Date: Sat, 8 May 99 13:19:28 EDT
From: Henry Jenkins

Prof. Jenkins Goes to Washington

So many people have asked for the details that I've decided to write out
a personal narrative that can circulate where-ever anyone wishes.

This is the story of how a mild mannered MIT Professor ended up being
called before Congress to testify about "selling violence to our children"
and what it is like to testify.

Where to start? For the past several months, ever since my book,
appeared, I've been getting calls to talk about video game violence. It
isn't a central focus of the book, really. We were trying to start a
conversation about gender, about the opening up of the girls game market,
about the place of games in "boy culture," and so forth. But all the media
wants to talk about is video game violence. Here is one of the most
economically significant sectors of the entertainment industry and here
is the real beach head in our efforts to build new forms of interactive
storytelling as part of popular, rather than avantgarde, culture, but the
media only wants to talk about violence. These stories always follow the
same pattern. I talk with an intelligent reporter who gives every sign of
getting what the issues are all about. Then, the story comes out and
there's a long section discussing one or another of a seemingly endless
string of anti-popular culture critics and then a few short comments by me
rebutting what they said. A few times, I got more attention but not most.
But these calls came at one or two a week all fall and most of spring term.

Then, when the Littleton shootings, they increased dramatically.
Suddenly, we are finding ourselves in a national witch hunt to determine
which form of popular culture is to blame for the mass murders and video
games seemed like a better candidate than most. So, I am getting calls
back to back from the LA TIMES, THE NY TIMES, The Christian Science
Monitor, The Village Voice, Time, etc., etc., etc. I am finding myself
denounced in The Wall Street Journal op-ed page for a fuzzy headed
liberal who blames the violence on "social problems" rather than media
images. And, then, the call came from the U.S. Senate to see if I would
be willing to fly to Washington with just a few days notice to testify before
the Senate Commerce Committee hearings. I asked a few basic questions,
each of which feared me with greater dread. Turned out that the people
testifying were all anti-popular culture types, ranging from Joseph Lieberman
to William Bennett, or industry spokesmen. I would be the only media
scholar who did not come from the "media effects" tradition and the only
one who was not representing popular culture as a "social problem".

# [What is expected]
Update the account starting with "Date: Sat, 8" and going on through "where-ever anyone wishes.", and give that passage again with "Washington" replaced by "the capital". The records are separate material and form no part of the account.

# [Dataset records]
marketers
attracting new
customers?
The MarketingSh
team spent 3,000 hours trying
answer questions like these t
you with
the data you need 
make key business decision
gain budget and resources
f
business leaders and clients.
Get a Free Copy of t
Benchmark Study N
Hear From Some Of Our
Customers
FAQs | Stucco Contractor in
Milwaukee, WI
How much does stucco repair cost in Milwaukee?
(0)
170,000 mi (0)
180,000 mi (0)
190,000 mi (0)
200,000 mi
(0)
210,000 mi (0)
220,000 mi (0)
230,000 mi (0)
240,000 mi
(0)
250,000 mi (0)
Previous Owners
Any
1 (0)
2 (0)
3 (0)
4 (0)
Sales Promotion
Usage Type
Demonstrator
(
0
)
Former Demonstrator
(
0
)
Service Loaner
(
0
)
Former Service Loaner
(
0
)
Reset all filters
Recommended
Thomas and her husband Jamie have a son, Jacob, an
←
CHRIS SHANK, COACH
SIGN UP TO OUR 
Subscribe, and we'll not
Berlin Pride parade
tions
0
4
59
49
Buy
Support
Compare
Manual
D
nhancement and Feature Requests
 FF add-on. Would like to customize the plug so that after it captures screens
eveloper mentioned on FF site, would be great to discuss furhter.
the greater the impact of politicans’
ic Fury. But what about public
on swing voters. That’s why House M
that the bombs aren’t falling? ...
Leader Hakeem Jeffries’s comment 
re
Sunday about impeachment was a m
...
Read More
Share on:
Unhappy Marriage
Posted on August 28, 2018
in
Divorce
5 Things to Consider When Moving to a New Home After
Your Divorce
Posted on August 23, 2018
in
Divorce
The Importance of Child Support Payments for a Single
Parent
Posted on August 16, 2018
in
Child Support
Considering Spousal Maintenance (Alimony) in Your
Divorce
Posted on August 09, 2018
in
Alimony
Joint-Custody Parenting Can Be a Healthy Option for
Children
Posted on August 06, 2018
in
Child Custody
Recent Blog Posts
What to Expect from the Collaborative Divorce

# [Answer box]
Date: Sat, 8 May 99 13:19:28 EDT
From: Henry Jenkins

Prof. Jenkins Goes to the capital

So many people have asked for the details that I've decided to write out
a personal narrative that can circulate where-ever anyone wishes.